Docteur Roch Christian Johnson
Président de l’ILA et conseiller médical à la Fondation Raoul Follereau
En quoi l’île d’Agonvé est un projet pilote ?
« Cela faisait plusieurs années que nous réfléchissions à un moyen de faire évoluer nos stratégies de lutte contre la lèpre. Nous nous rendions bien compte que les problèmes de santé des communautés où la lèpre est endémique, c’est-à-dire présente en permanence, ne sauraient se réduire uniquement au dépistage et à l’administration de la PCT. Par exemple, un malade avec une infirmité au niveau des mains et des pieds doit se les laver quotidiennement avec de l’eau et du savon pour prévenir des infections. Comment cela pourrait-il être possible si le village ne dispose pas d’un bon approvisionnement en eau et si l’eau potable est une denrée rare, voire inexistante ?
De plus, lorsque nous allons dépister seulement la lèpre, les malades sont parfois stigmatisés par la communauté. Pour éviter ce phénomène, nous présentons le dépistage comme un moyen de soigner toutes les maladies dermatologiques courantes. Sur le plan éthique, il est difficile de soigner uniquement les malades de la lèpre et de laisser de côté les autres maladies cutanées rencontrées au cours du dépistage de la lèpre.
Ces raisons nous ont progressivement amené à proposer, pour les communautés endémiques, une stratégie globale en quatre volets : dépistage et prise en charge des maladies dermatologiques courantes y compris la lèpre ; intervention Eau Hygiène et Assainissement dénommée « WASH » ; auto-soins des plaies et enfin la prise en charge inclusive du handicap qu’il soit dû à la lèpre ou à d’autres maladies. C’est ce que nous essayons de mettre en œuvre à Agonvè. »
Pouvez-vous faire un point de situation sur le projet ?
A ce jour, nous avons commencé les trois premiers volets. Les écoliers du village et les femmes, réunies en groupement villageois, bénéficient déjà des programmes de sensibilisation à l’eau, l’hygiène et l’assainissement par nos deux animateurs Nadia et Hilaire. Deux fontaines Safe Water Cube ont déjà été installées sur l’île pour l’approvisionnement en eau potable. Nous en attendons une troisième.
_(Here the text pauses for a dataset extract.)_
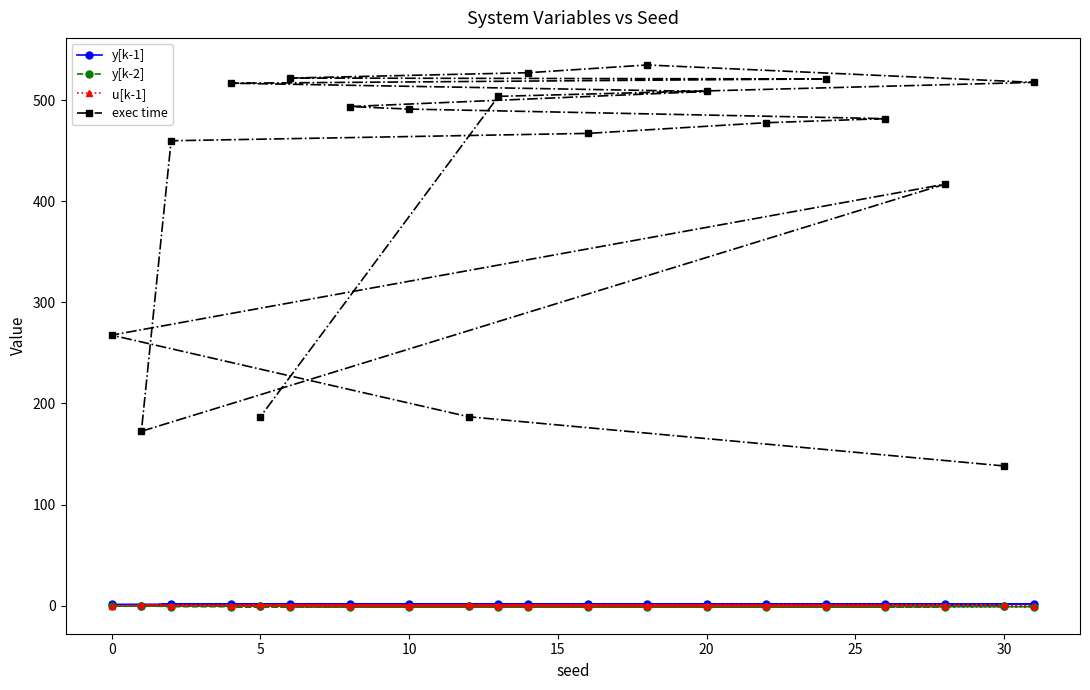

What is the minimum value for y[k-2]?

-1.0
Tous les ménages du village ont bénéficié d’une consultation dermatologique dans la semaine du 19 novembre. Les cas de lèpre recevront un traitement spécifique tandis que les personnes indemnes de lèpre recevront un traitement prophylactique pour stopper la transmission de la lèpre sur l’île. Tous les enfants de l’école, en plus de ce traitement prophylactique, seront déparasités afin de traiter les parasitoses intestinales qui sont endémiques sur l’île.
Par ailleurs, les malades de la lèpre, présentant malheureusement des séquelles aux pieds par exemple, bénéficient du programme auto soins appelé Wound Care. Flora et Paulin, deux animateurs, s’occupent de ce volet. Ils dispensent de l’éducation sanitaire aux personnes présentant des séquelles afin de les aider dans l’auto-soins. Un programme très simple de soins des plaies est établi et enseigné. Pour cela, il faut prendre en compte les savoirs des populations et faire le tri entre les bonnes pratiques et celles qui sont à proscrire. Les agents du programme rendent visitent régulièrement aux patients pour les écouter et les aider à trouver des solutions simples aux problèmes rencontrés.
Nous allons, dès l’année prochaine, former les groupements de femme à la fabrication de savon et construire dans les écoles des latrines écologiques appelées Ecosan. »
Comment a été accueilli le projet par la population ?
« La population accueille très favorablement le projet ! Leur grande implication en est la preuve. Le village avait déjà une bonne base associative avec des groupements d’hommes, d’un côté, et de femmes, de l’autre. Nous nous sommes appuyés sur cette organisation pour notre projet. »
Qu’est-ce que la PCT ?
Mise au point avec le concours de la Commission médicale et scientifique Follereau, une polychi-miothérapie (PCT) composée de trois antibiotiques tue le bacille et guérit le malade en 6 ou 12 mois selon la forme de sa lèpre (paucibacillaire ou multibacillaire).
Gratuit pour les malades, le traitement coupe la chaîne de transmission, mais doit être administré dès l’apparition des premiers signes de la maladie pour éviter les mutilations. La PCT guérit le malade, mais ne répare pas les invalidités constituées.